Prof Fenton, Prof Neil and team suggest that the problem here may be in the denominator, that is to say, in how many people are supposed to be in the vaccinated and unvaccinated populations when calculating the mortality rate each week. It’s important to realise that the populations here are changing fast as tens of thousands of people get vaccinated each week. Using the right figure for the right week therefore makes a big difference to the mortality rate reported. Could this anomalous spike in unvaccinated Covid deaths be an artefact of this kind of problem?
Professor Fenton thinks so. He and his team suggest that the problem may be that the relevant denominator or number of people vaccinated for each week is not how many are vaccinated in the week a person dies but in the week they were infected, which is around three weeks earlier on average. What happens if the denominators are shifted by three weeks to allow for this? (Prof Fenton demonstrates the effect of shifting denominators in a short video of a hypothetical example here.)
The effect is remarkable, as shown below (note the change of scale on the y-axis).
Shifting the population denominator estimates by three weeks means that the number of vaccinated for calculating the vaccinated mortality rate becomes much smaller, making the mortality rate much higher, while the denominator for the unvaccinated becomes much larger, making the mortality rate much lower. This massively reduces the mortality rate in the unvaccinated to low levels – to under five deaths per 100,000 people throughout the period, rather than as many as 125 per 100,000 in week six previously. Instead, a mortality spike appears in the vaccinated at the start of the vaccine rollout (though note that the scale is smaller so it only reaches 30 per 100,000 people), which makes some sense as the vulnerable were prioritised for vaccination and at this point the population of vaccinated was small, so contained a high proportion of vulnerable people. Prof Fenton and team remark that it also tallies with what we know of the increased vulnerability of the recently-vaccinated to infection, as noted above.

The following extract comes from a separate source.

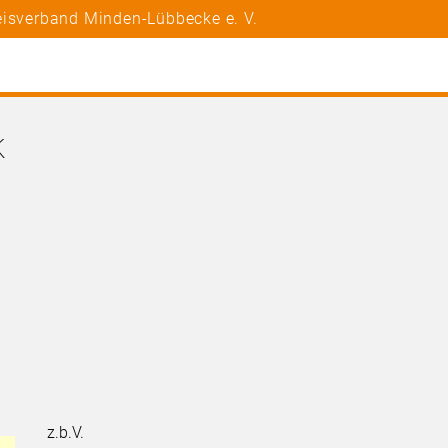
eisverband Minden-Lübbecke e. V.
k
z.b.V.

The shift in population estimates also greatly reduces the implied effectiveness of the vaccines in the autumn wave, where the lines are now much closer to one another, which is in line with findings from Sweden and elsewhere as vaccine efficacy wanes. Prof Fenton and team suggest that once you take into account the initial spike in the vaccinated, then this new analysis suggests there is “no reliable evidence that the vaccines reduce all-cause mortality”.
So is this what’s going on? There are certainly anomalies that need to be explained, and the analysis by Professor Fenton, Professor Neil and team makes a lot of sense. It deserves to be taken seriously by the ONS and UKHSA.